大変読みにくい。なぜ読みにくいかと言うと、文章が華美な上に(翻訳者は相当苦労したはず)、純粋な哲学史ではなく、中世哲学のトピックをあつかいながら、しばしば現代フランス事情や思想にもどってくるため、基礎知識がないとついていけないからである。だから諸学者向けとはいえない。ただテーマを絞ってあるため、通読することは苦痛ではない。辞書として用いるリーゼンフーバーやコプルストンの浩瀚な通史とは対照的である。

かつてルゴフが『中世の知識人』という小著をだした。岩波新書で邦訳もある。リベラはこれをかなり意識している。ルゴフの本は極めて社会学的で、中世にペンで食っていた知識人という階層が存在したことを明快に論じている。そんなの当たり前だろと言いたいところだが、ルゴフ以前はそんなことを言う人が誰もいなかったらしい。ルゴフは思想の中身やその概念の系譜にまで立ち入ることはなかったが、リベラは哲学者なので、その点より深く考えてはいる。

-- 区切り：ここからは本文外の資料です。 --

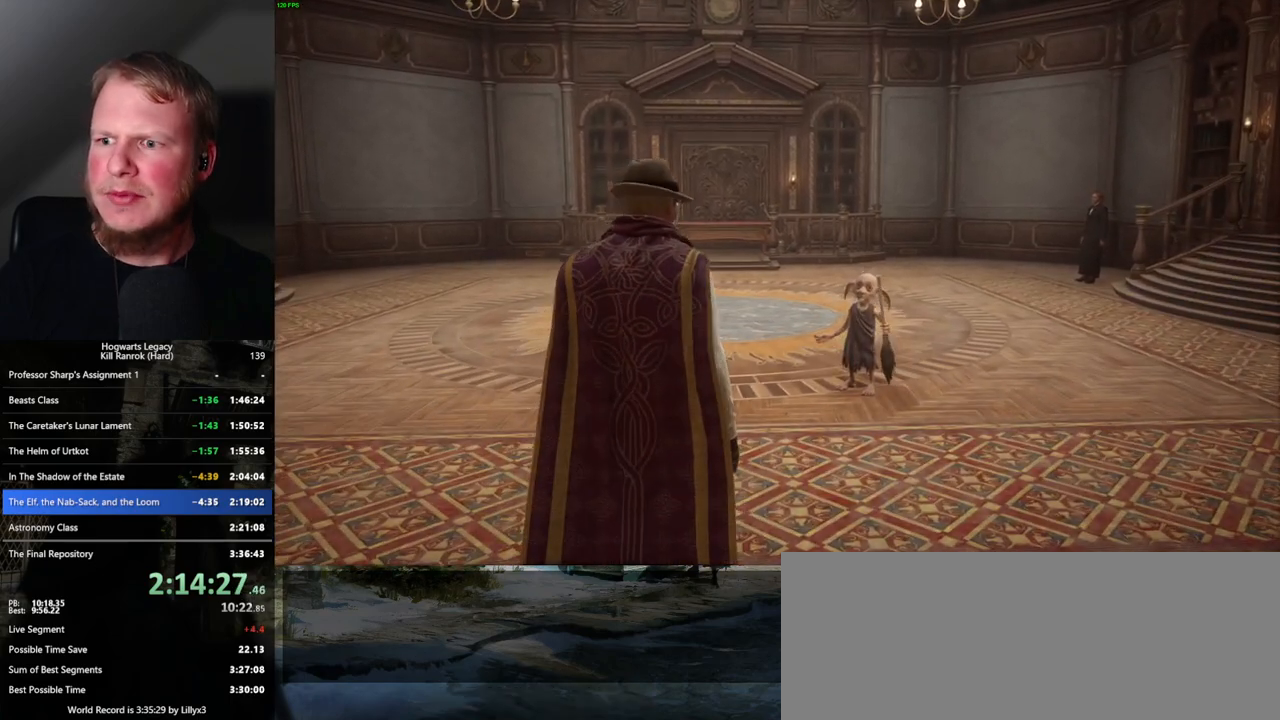
{"keys": ["w"], "mouse": [], "events": []}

中世研究は同時代の政治性とは程遠いと多くの人は考えるかもしれないが、そうではない事例がおこった。シルヴァン・グゲナムというノルマルの先生がいる。もともと紀元千年の恐怖の研究をしていた人だが、その後ドイツ語圏の研究(ドイツ神秘主義やドイツ騎士団)に移った。それが昨年、これまでとは方向性の大きく異なる小著を出した。皆さん、アリストテレスの思想はイスラムの注釈を通じて13世紀の西欧に入ってきたと言うけれども、12世紀のヴェネツィアのヤコブスという人物がすでにパリで全訳をしていましたよ、という話である。

仮にこれが本当であれば学問的には大きな発見である。しかしながら、学問的な検証よりも先に、「イスラムの功績を過小評価するとは何事か」という話が大きくなり、グゲナムはノルマルでの教授を一時停止させられた。ここにある時点までの顛末が書かれている。教授職の一時停止はノルマリアンらの署名に基づくようだが、その中心となっていたのはリベラである。これはもちろん純粋に学問的な内容だけの問題ではなく、グゲナムが極右雑誌のインタビューに答えていたこと、ついでに言えば彼の出自(グゲナムはドイツ語読みでグッゲンハイム、つまりユダヤ系)とも関わりがある。というかむしろそちらのほうが大きいようにも思える。リベラは1948年生まれであるから、もろに68年の世代である。

ところで学問的な検証であるが、友人いわく、「アリストテレスがただ翻訳されていたと言うだけではどれだけ影響があったかわからない。受容史を考えるならば、どの翻訳が用いられたのかというのが肝要だ」。ごもっとも。学者はくだらない政治的問題で頭を沸騰させる暇があるなら、写本の系譜を調べてテクストのロキを確定したほうがよいということである。